Gebürtige Berlinerin mit stetem Koffer in der Stadt. Studierte Diplom-Journalistin und Fachreferentin für Presse- und Öffentlichkeitsarbeit. Kurz vor dem Jahrtausendwechsel Entdeckung der Liebe zum Landleben mit den dortigen kreativen Möglichkeiten. Umzug ins vorletzte Haus an einer Dorfstraße in NRW (Ostwestfalen). Arbeit als freie Autorin und überregionale Journalistin. Literarische Spezialität sind mörderische Geschichten, in denen ganz alltägliche Situationen kippen.

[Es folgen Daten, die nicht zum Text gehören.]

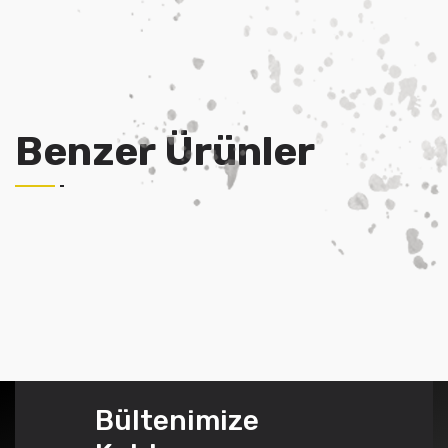
Benzer Ürünler
Bültenimize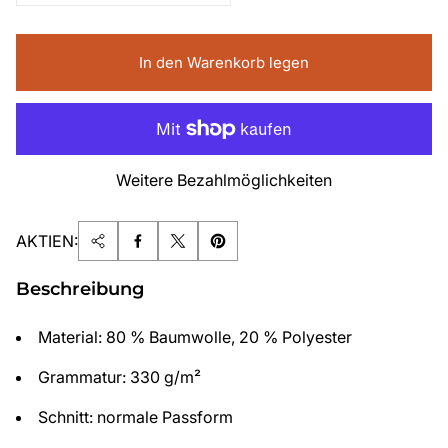
In den Warenkorb legen
Weitere Bezahlmöglichkeiten
AKTIEN:
Beschreibung
Material: 80 % Baumwolle, 20 % Polyester
Grammatur: 330 g/m²
Schnitt: normale Passform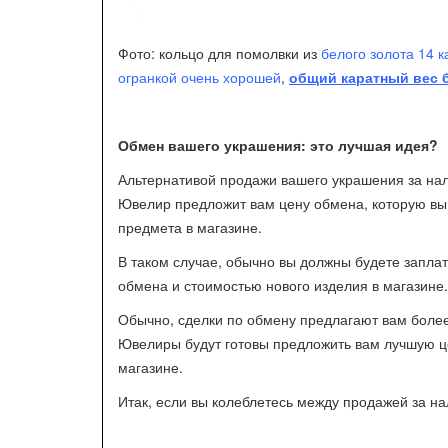
Фото: кольцо для помолвки из
белого золота 14 к
огранкой очень хорошей
,
общий каратный вес 
Обмен вашего украшения: это лучшая идея?
Альтернативой продажи вашего украшения за нал
Ювелир предложит вам цену обмена, которую вы 
предмета в магазине.
В таком случае, обычно вы должны будете запла
обмена и стоимостью нового изделия в магазине.
Обычно, сделки по обмену предлагают вам боле
Ювелиры будут готовы предложить вам лучшую це
магазине.
Итак, если вы колеблетесь между продажей за н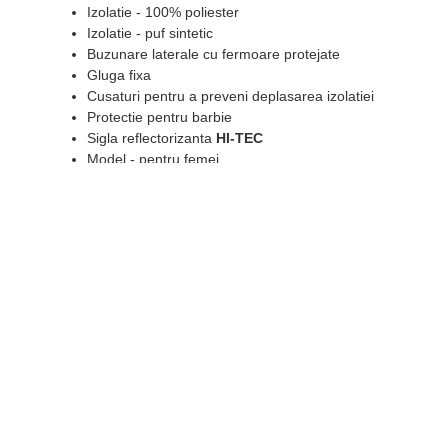
Izolatie - 100% poliester
Izolatie - puf sintetic
Buzunare laterale cu fermoare protejate
Gluga fixa
Cusaturi pentru a preveni deplasarea izolatiei
Protectie pentru barbie
Sigla reflectorizanta
HI-TEC
Model - pentru femei
Culoare - masline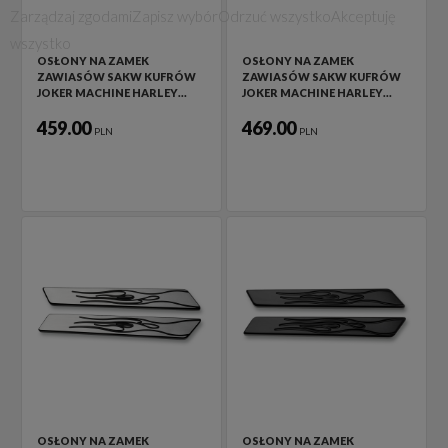
Zarządzaj zgodami
Zapisz wybór
Odrzuć wszystko
Akceptuję
wszystko
OSŁONY NA ZAMEK
OSŁONY NA ZAMEK
ZAWIASÓW SAKW KUFRÓW
ZAWIASÓW SAKW KUFRÓW
JOKER MACHINE HARLEY…
JOKER MACHINE HARLEY…
459.00
469.00
PLN
PLN
OSŁONY NA ZAMEK
OSŁONY NA ZAMEK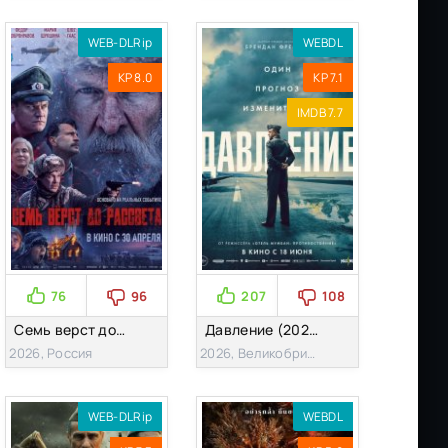
WEB-DLRip
WEBDL
KP 8.0
KP 7.1
IMDB 7.7
76
96
207
108
Семь верст до рассвета (2026)
Давление (2026)
2026, Россия
2026, Великобритания, Франция
WEB-DLRip
WEBDL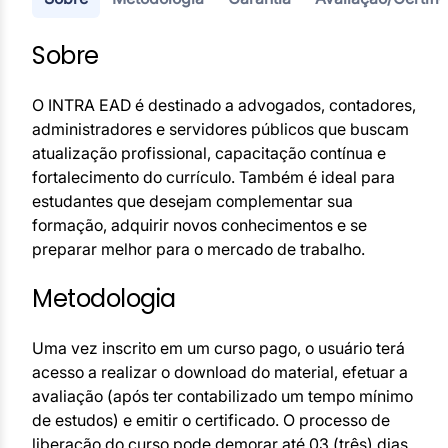
Sobre
O INTRA EAD é destinado a advogados, contadores,
administradores e servidores públicos que buscam
atualização profissional, capacitação contínua e
fortalecimento do currículo. Também é ideal para
estudantes que desejam complementar sua
formação, adquirir novos conhecimentos e se
preparar melhor para o mercado de trabalho.
Metodologia
Uma vez inscrito em um curso pago, o usuário terá
acesso a realizar o download do material, efetuar a
avaliação (após ter contabilizado um tempo mínimo
de estudos) e emitir o certificado. O processo de
liberação do curso pode demorar até 03 (três) dias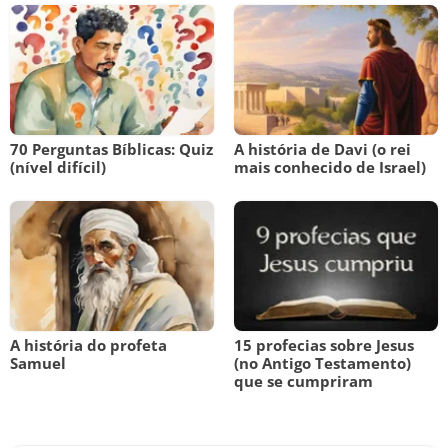
70 Perguntas Bíblicas: Quiz
A história de Davi (o rei
(nível difícil)
mais conhecido de Israel)
A história do profeta
15 profecias sobre Jesus
Samuel
(no Antigo Testamento)
que se cumpriram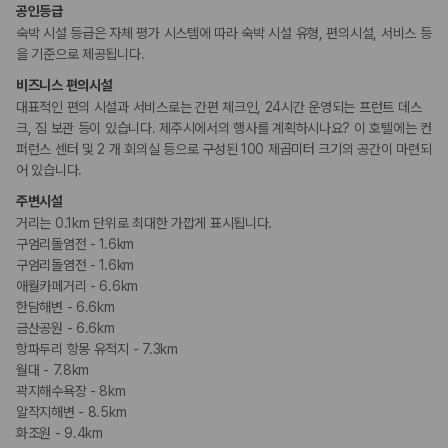
카모아 사이트맵
공인등급
숙박 시설 등급은 자체 평가 시스템에 따라 숙박 시설 유형, 편의시설, 서비스 등
을 기준으로 제공됩니다.
비즈니스 편의시설
대표적인 편의 시설과 서비스로는 간편 체크인, 24시간 운영되는 프런트 데스
크, 짐 보관 등이 있습니다. 제주시에서의 행사를 계획하시나요? 이 호텔에는 컨
퍼런스 센터 및 2 개 회의실 등으로 구성된 100 제곱미터 크기의 공간이 마련되
어 있습니다.
주변시설
거리는 0.1km 단위로 최대한 가깝게 표시됩니다.
구엄리돌염전 - 1.6km
구엄리돌염전 - 1.6km
애월카페거리 - 6.6km
한담해변 - 6.6km
금산공원 - 6.6km
항파두리 항몽 유적지 - 7.3km
월대 - 7.8km
곽지해수욕장 - 8km
알작지해변 - 8.5km
화조원 - 9.4km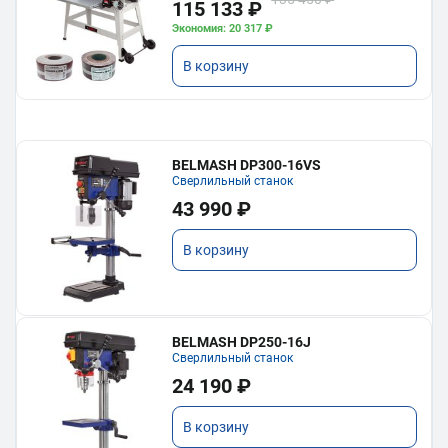
115 133 ₽
Экономия: 20 317 ₽
В корзину
BELMASH DP300-16VS
Сверлильный станок
43 990 ₽
В корзину
BELMASH DP250-16J
Сверлильный станок
24 190 ₽
В корзину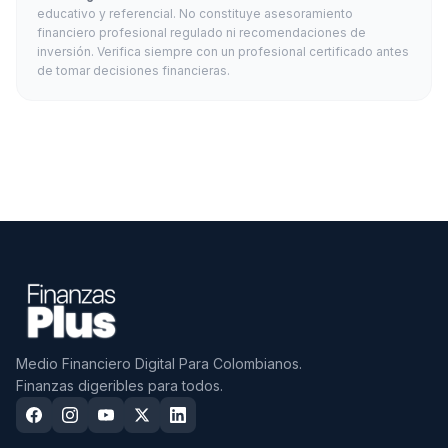
educativo y referencial. No constituye asesoramiento
financiero profesional regulado ni recomendaciones de
inversión. Verifica siempre con un profesional certificado antes
de tomar decisiones financieras.
Medio Financiero Digital Para Colombianos.
Finanzas digeribles para todos.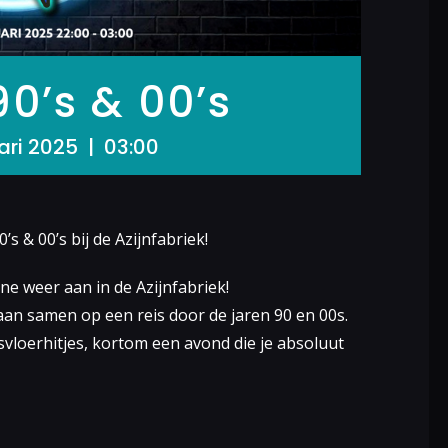
0’s & 00’s
ari 2025 | 03:00
 & 00’s bij de Azijnfabriek!
ne weer aan in de Azijnfabriek!
aan samen op een reis door de jaren 90 en 00s.
vloerhitjes, kortom een avond die je absoluut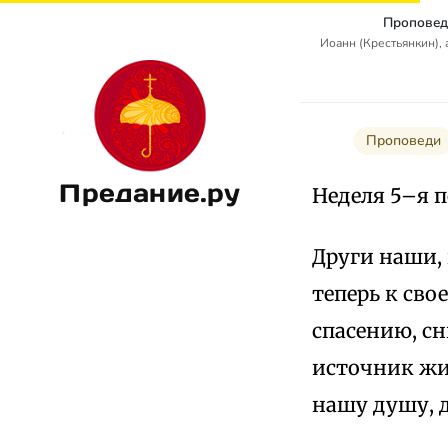
Проповед
Иоанн (Крестьянкин),
Проповеди
Предание.ру
Неделя 5–я п
Други наши,
теперь к сво
спасению, с
источник жи
нашу душу, д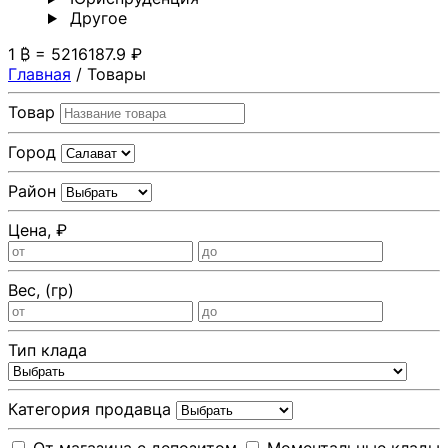
Другoе
1 ₿ = 5216187.9 ₽
Главная
/
Товары
Товар
Город
Район
Цена, ₽
Вес, (гр)
Тип клада
Категория продавца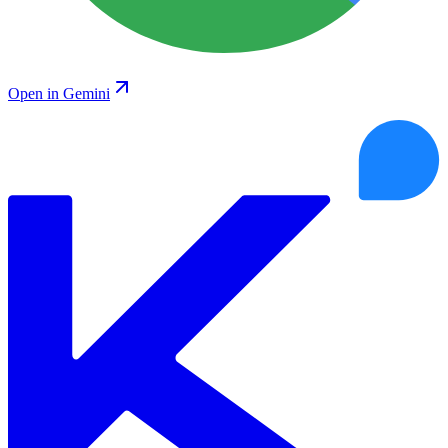
Open in Gemini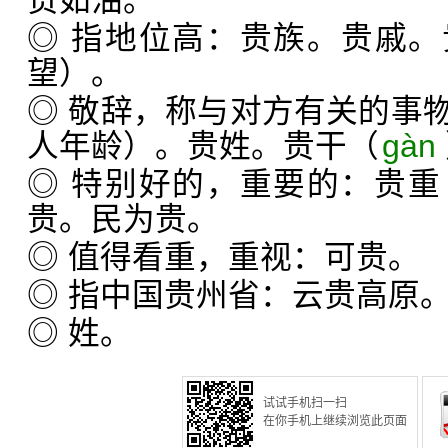
贵如油。
◎ 指地位高：贵族。贵戚
望）。
◎ 敬辞，称与对方有关的事
人年龄）。贵姓。贵干（
gàn
◎ 特别好的，重要的：贵重
贵。民为贵。
◎ 值得看重，重视：可贵。
◎ 指中国贵州省：云贵高原
◎ 姓。
试试手机扫一扫
在你手机上继续浏览此页面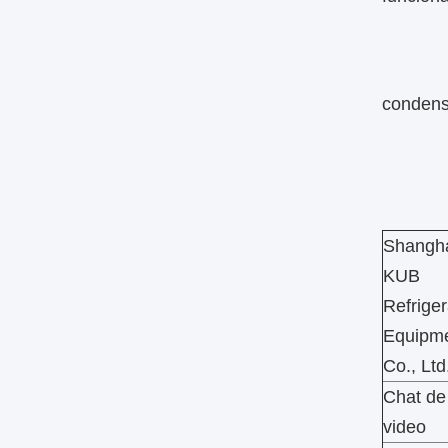
condens
Shangh
KUB
Refriger
Equipm
Co., Ltd
Chat de
video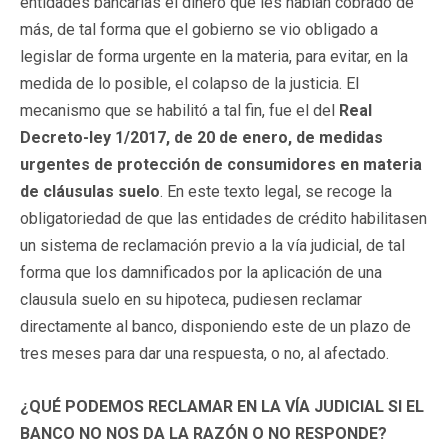
entidades bancarias el dinero que les habían cobrado de
más, de tal forma que el gobierno se vio obligado a
legislar de forma urgente en la materia, para evitar, en la
medida de lo posible, el colapso de la justicia. El
mecanismo que se habilitó a tal fin, fue el del
Real
Decreto-ley 1/2017, de 20 de enero, de medidas
urgentes de protección de consumidores en materia
de cláusulas suelo
. En este texto legal, se recoge la
obligatoriedad de que las entidades de crédito habilitasen
un sistema de reclamación previo a la vía judicial, de tal
forma que los damnificados por la aplicación de una
clausula suelo en su hipoteca, pudiesen reclamar
directamente al banco, disponiendo este de un plazo de
tres meses para dar una respuesta, o no, al afectado.
¿QUÉ PODEMOS RECLAMAR EN LA VÍA JUDICIAL SI EL
BANCO NO NOS DA LA RAZÓN O NO RESPONDE?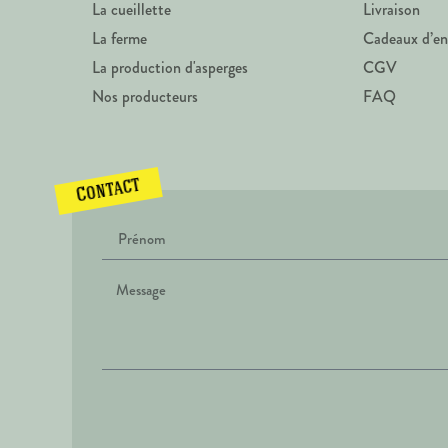
La cueillette
Livraison
La ferme
Cadeaux d’en
La production d'asperges
CGV
Nos producteurs
FAQ
Contact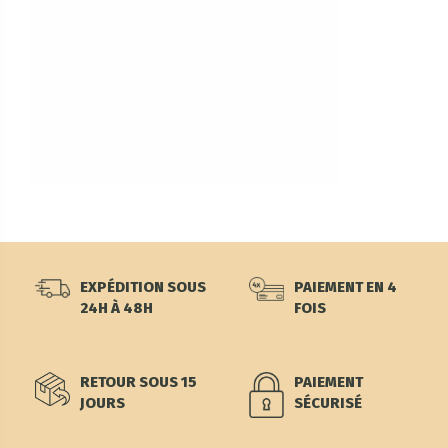
EXPÉDITION SOUS
PAIEMENT EN 4
24H À 48H
FOIS
RETOUR SOUS 15
PAIEMENT
JOURS
SÉCURISÉ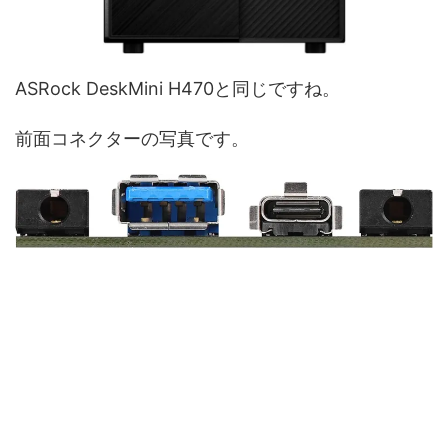
ASRock DeskMini H470と同じですね。
前面コネクターの写真です。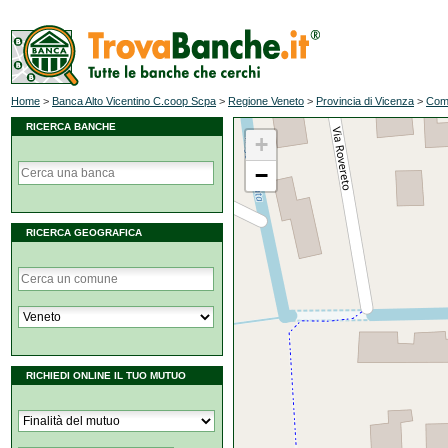
Home
>
Banca Alto Vicentino C.coop Scpa
>
Regione Veneto
>
Provincia di Vicenza
>
Comu
RICERCA BANCHE
+
−
RICERCA GEOGRAFICA
RICHIEDI ONLINE IL TUO MUTUO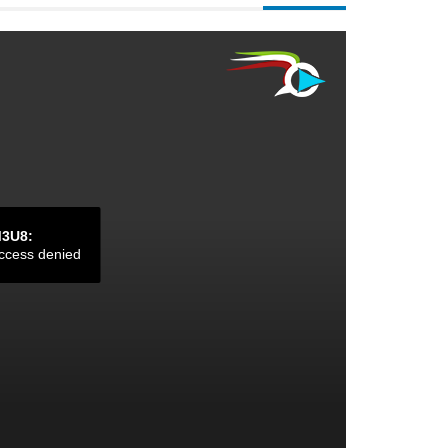
M3U8:
ccess denied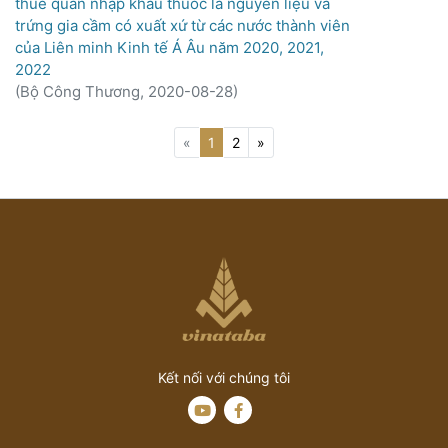
thuế quan nhập khẩu thuốc lá nguyên liệu và
trứng gia cầm có xuất xứ từ các nước thành viên
của Liên minh Kinh tế Á Âu năm 2020, 2021,
2022
(
Bộ Công Thương,
2020-08-28
)
(current)
«
1
2
»
Kết nối với chúng tôi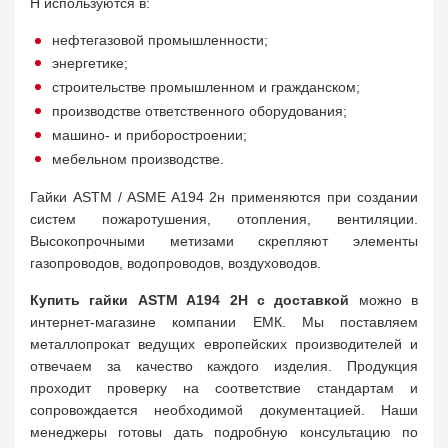
H используются в:
нефтегазовой промышленности;
энергетике;
строительстве промышленном и гражданском;
производстве ответственного оборудования;
машино- и приборостроении;
мебельном производстве.
Гайки ASTM / ASME A194 2н применяются при создании
систем пожаротушения, отопления, вентиляции.
Высокопрочными метизами скрепляют элементы
газопроводов, водопроводов, воздуховодов.
Купить гайки ASTM A194 2H с доставкой
можно в
интернет-магазине компании ЕМК. Мы поставляем
металлопрокат ведущих европейских производителей и
отвечаем за качество каждого изделия. Продукция
проходит проверку на соответствие стандартам и
сопровождается необходимой документацией. Наши
менеджеры готовы дать подробную консультацию по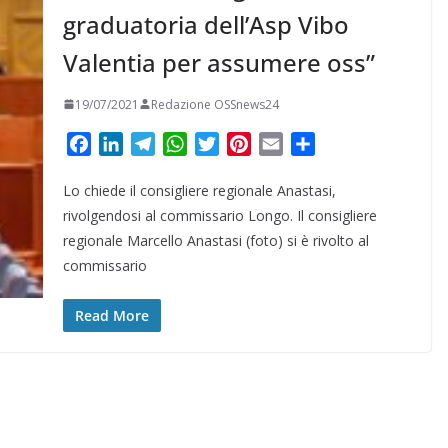
graduatoria dell’Asp Vibo
Valentia per assumere oss”
19/07/2021
Redazione OSSnews24
F
L
T
W
T
P
E
C
a
i
e
h
w
i
m
o
Lo chiede il consigliere regionale Anastasi,
c
n
l
a
i
n
a
n
e
k
e
t
t
t
i
d
rivolgendosi al commissario Longo. Il consigliere
b
e
g
s
t
e
l
i
regionale Marcello Anastasi (foto) si è rivolto al
o
d
r
A
e
r
v
commissario
o
I
a
p
r
e
i
k
n
m
p
s
d
Read More
t
i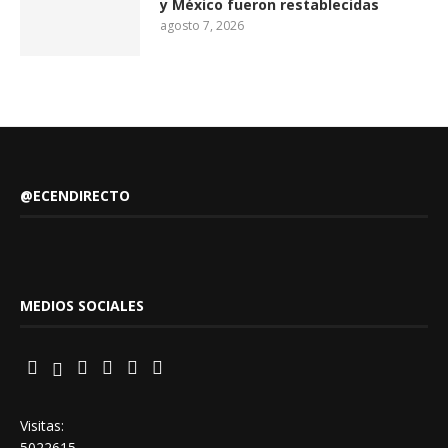
y México fueron restablecidas
agosto 7, 2026
@ECENDIRECTO
MEDIOS SOCIALES
Visitas:
5022615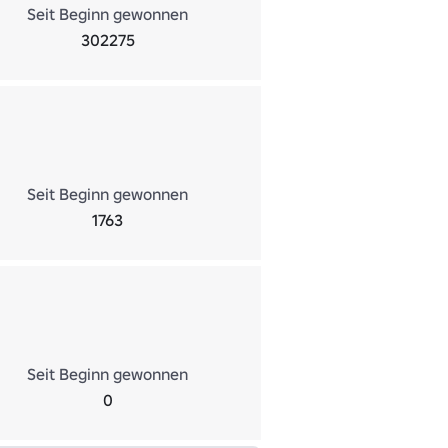
Seit Beginn gewonnen
302275
Seit Beginn gewonnen
1763
Seit Beginn gewonnen
0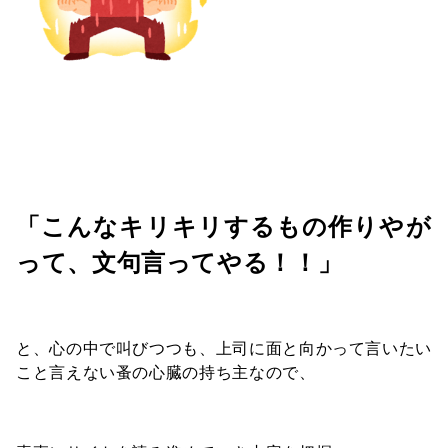
「こんなキリキリするもの作りやが
って、文句言ってやる！！」
と、心の中で叫びつつも、上司に面と向かって言いたい
こと言えない蚤の心臓の持ち主なので、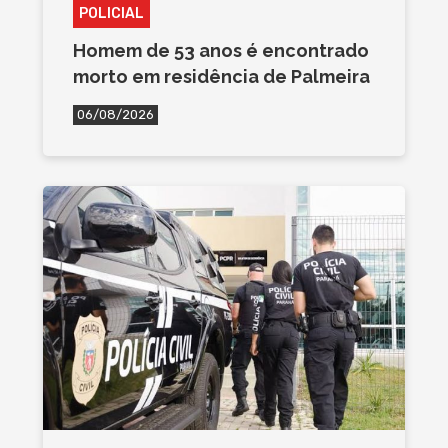
POLICIAL
Homem de 53 anos é encontrado
morto em residência de Palmeira
06/08/2026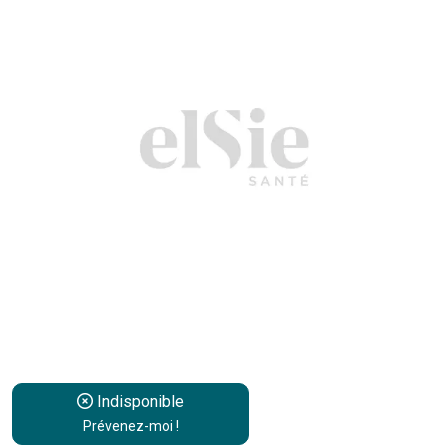
Indisponible
Prévenez-moi !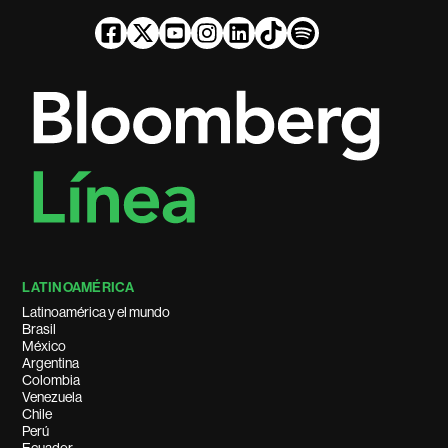
LATINOAMÉRICA
Latinoamérica y el mundo
Brasil
México
Argentina
Colombia
Venezuela
Chile
Perú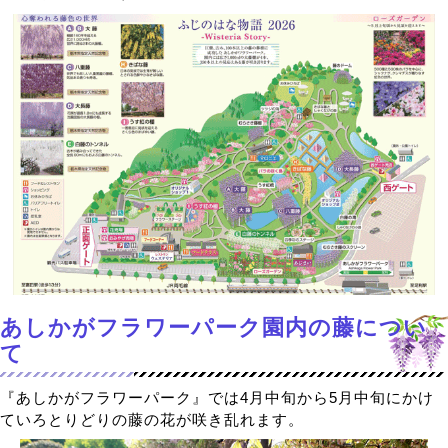
あしかがフラワーパーク園内の藤につい
て
『あしかがフラワーパーク』では4月中旬から5月中旬にかけ
ていろとりどりの藤の花が咲き乱れます。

Nach den Gutenachtgeschichten für Erwachsene „Gelegentlich tödlich“ folgten „Warum nicht Mord?!“ und „Ruhe unsanft“.
Ab 2011 die Minden-Krimis innerhalb der Weserbergland- bzw. Niemeyer-Krimi-Reihe mit Kommissar Alexander Rosenbaum: „Mörderischer Feldzug“ (2011), „Der Tote im Mittellandkanal“ (2012), „Die Mühlen des Todes“ (2013), „Tödliche Begegnung im Moor“ (2014), „Finales Foul“ (2015), „Kein letzter Akt“ (2016).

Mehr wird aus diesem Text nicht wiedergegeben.